For the reaction you are suggesting the half cells are:

$$Cu^{+2}+ 2e^{-} \longrightarrow Cu$$

$E_{1}= 0.34 V$

$$Zn^{+2} +2e^{-} \longrightarrow Zn$$

$E_{2}= -0.76 V$

Since $Zn$ is more reactive than $Cu$ or since $Zn^{+2}$ reduction is less thermodynamically favored than the reduction of $Cu^{+2}$, then the half-equation of the reduction of $Zn^{+2}$ must be reversed and so does the sign of its potential.

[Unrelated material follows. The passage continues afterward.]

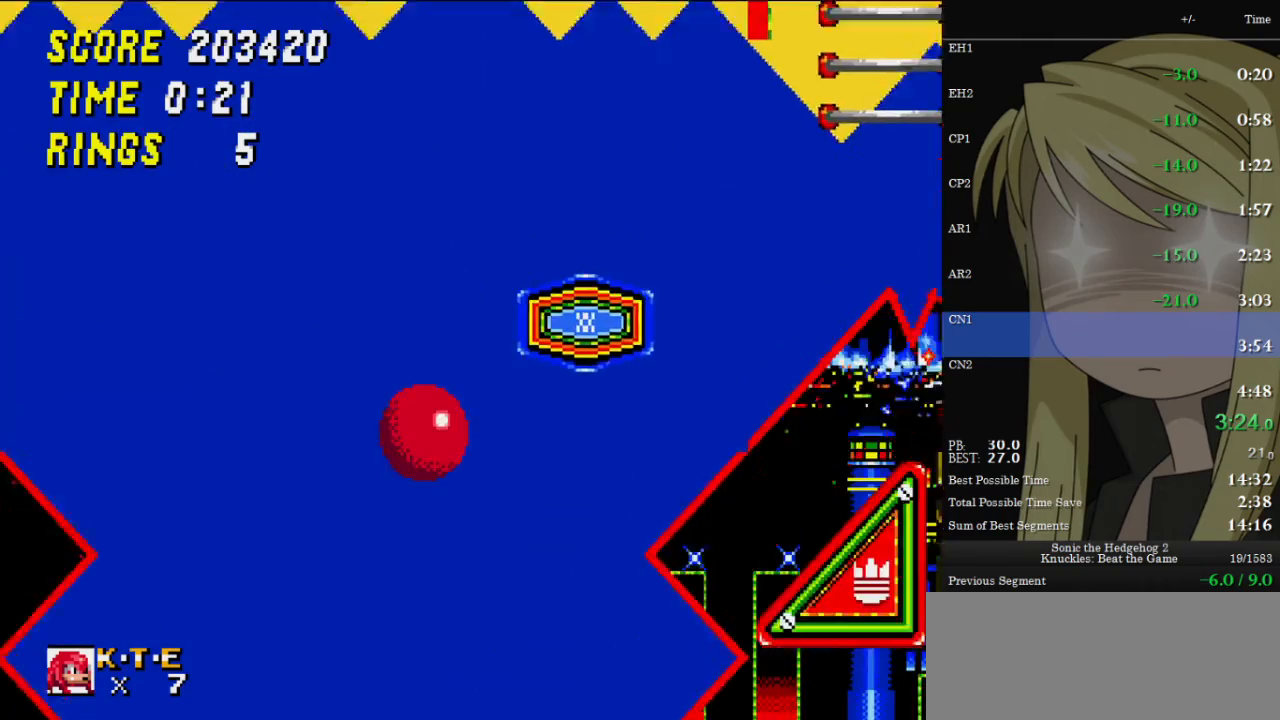
{"keys": ["right"], "events": [[67, "left", "up"], [67, "right", "down"]]}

Combining the half equations gives:

$$Zn + Cu^{+2} \longrightarrow Zn^{+2}+ Cu$$
$E_{cell}= 1.10V$ at $25^{o}C$ and $1atm$ and $1M$ of solutions

From the Nernst equation: $$E = E_{cell} - \frac{0.0591}{n} (ln(Q))$$

where n is number of electrons and Q is reaction quotient which is the concentrations of product solutions raised to the power of their coefficients over concentrations of reactant solutions raised to the power of their coefficients.

$$Q=\frac{Zn^{+2}}{Cu^{+2}}$$

if you halve both the concentrations of $Zn^{+2}$ and $Cu^{+2}$, then $Q$ will remain the same and so will the the cell potential.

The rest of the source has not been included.